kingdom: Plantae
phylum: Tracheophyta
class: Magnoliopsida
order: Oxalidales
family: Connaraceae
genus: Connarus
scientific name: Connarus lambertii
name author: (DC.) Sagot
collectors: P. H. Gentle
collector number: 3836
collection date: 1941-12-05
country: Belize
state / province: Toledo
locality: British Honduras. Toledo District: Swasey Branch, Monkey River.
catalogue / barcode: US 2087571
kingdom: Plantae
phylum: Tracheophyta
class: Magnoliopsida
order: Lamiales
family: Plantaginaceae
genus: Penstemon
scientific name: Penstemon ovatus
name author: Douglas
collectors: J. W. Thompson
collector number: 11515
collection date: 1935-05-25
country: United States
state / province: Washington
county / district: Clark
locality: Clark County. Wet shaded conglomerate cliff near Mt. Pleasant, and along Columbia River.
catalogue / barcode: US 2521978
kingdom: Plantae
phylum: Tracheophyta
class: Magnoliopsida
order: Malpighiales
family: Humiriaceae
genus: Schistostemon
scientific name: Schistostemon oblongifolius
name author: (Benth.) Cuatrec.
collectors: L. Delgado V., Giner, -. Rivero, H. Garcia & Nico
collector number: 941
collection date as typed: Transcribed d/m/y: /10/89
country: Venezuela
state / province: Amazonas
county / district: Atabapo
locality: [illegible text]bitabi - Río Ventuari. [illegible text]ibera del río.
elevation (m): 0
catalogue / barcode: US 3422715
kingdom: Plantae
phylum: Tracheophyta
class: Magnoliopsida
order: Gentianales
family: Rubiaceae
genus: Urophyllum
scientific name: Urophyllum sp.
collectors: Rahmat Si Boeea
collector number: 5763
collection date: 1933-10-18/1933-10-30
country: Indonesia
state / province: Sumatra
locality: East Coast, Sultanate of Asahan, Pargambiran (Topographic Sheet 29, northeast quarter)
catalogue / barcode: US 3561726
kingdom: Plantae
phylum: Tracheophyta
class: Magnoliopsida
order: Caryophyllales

········

TASK INSTRUCTIONS. Can you copy out every line of the entries above, word for word and in the same order?

WRITTEN ANSWER.
kingdom: Plantae
phylum: Tracheophyta
class: Magnoliopsida
order: Oxalidales
family: Connaraceae
genus: Connarus
scientific name: Connarus lambertii
name author: (DC.) Sagot
collectors: P. H. Gentle
collector number: 3836
collection date: 1941-12-05
country: Belize
state / province: Toledo
locality: British Honduras. Toledo District: Swasey Branch, Monkey River.
catalogue / barcode: US 2087571
kingdom: Plantae
phylum: Tracheophyta
class: Magnoliopsida
order: Lamiales
family: Plantaginaceae
genus: Penstemon
scientific name: Penstemon ovatus
name author: Douglas
collectors: J. W. Thompson
collector number: 11515
collection date: 1935-05-25
country: United States
state / province: Washington
county / district: Clark
locality: Clark County. Wet shaded conglomerate cliff near Mt. Pleasant, and along Columbia River.
catalogue / barcode: US 2521978
kingdom: Plantae
phylum: Tracheophyta
class: Magnoliopsida
order: Malpighiales
family: Humiriaceae
genus: Schistostemon
scientific name: Schistostemon oblongifolius
name author: (Benth.) Cuatrec.
collectors: L. Delgado V., Giner, -. Rivero, H. Garcia & Nico
collector number: 941
collection date as typed: Transcribed d/m/y: /10/89
country: Venezuela
state / province: Amazonas
county / district: Atabapo
locality: [illegible text]bitabi - Río Ventuari. [illegible text]ibera del río.
elevation (m): 0
catalogue / barcode: US 3422715
kingdom: Plantae
phylum: Tracheophyta
class: Magnoliopsida
order: Gentianales
family: Rubiaceae
genus: Urophyllum
scientific name: Urophyllum sp.
collectors: Rahmat Si Boeea
collector number: 5763
collection date: 1933-10-18/1933-10-30
country: Indonesia
state / province: Sumatra
locality: East Coast, Sultanate of Asahan, Pargambiran (Topographic Sheet 29, northeast quarter)
catalogue / barcode: US 3561726
kingdom: Plantae
phylum: Tracheophyta
class: Magnoliopsida
order: Caryophyllales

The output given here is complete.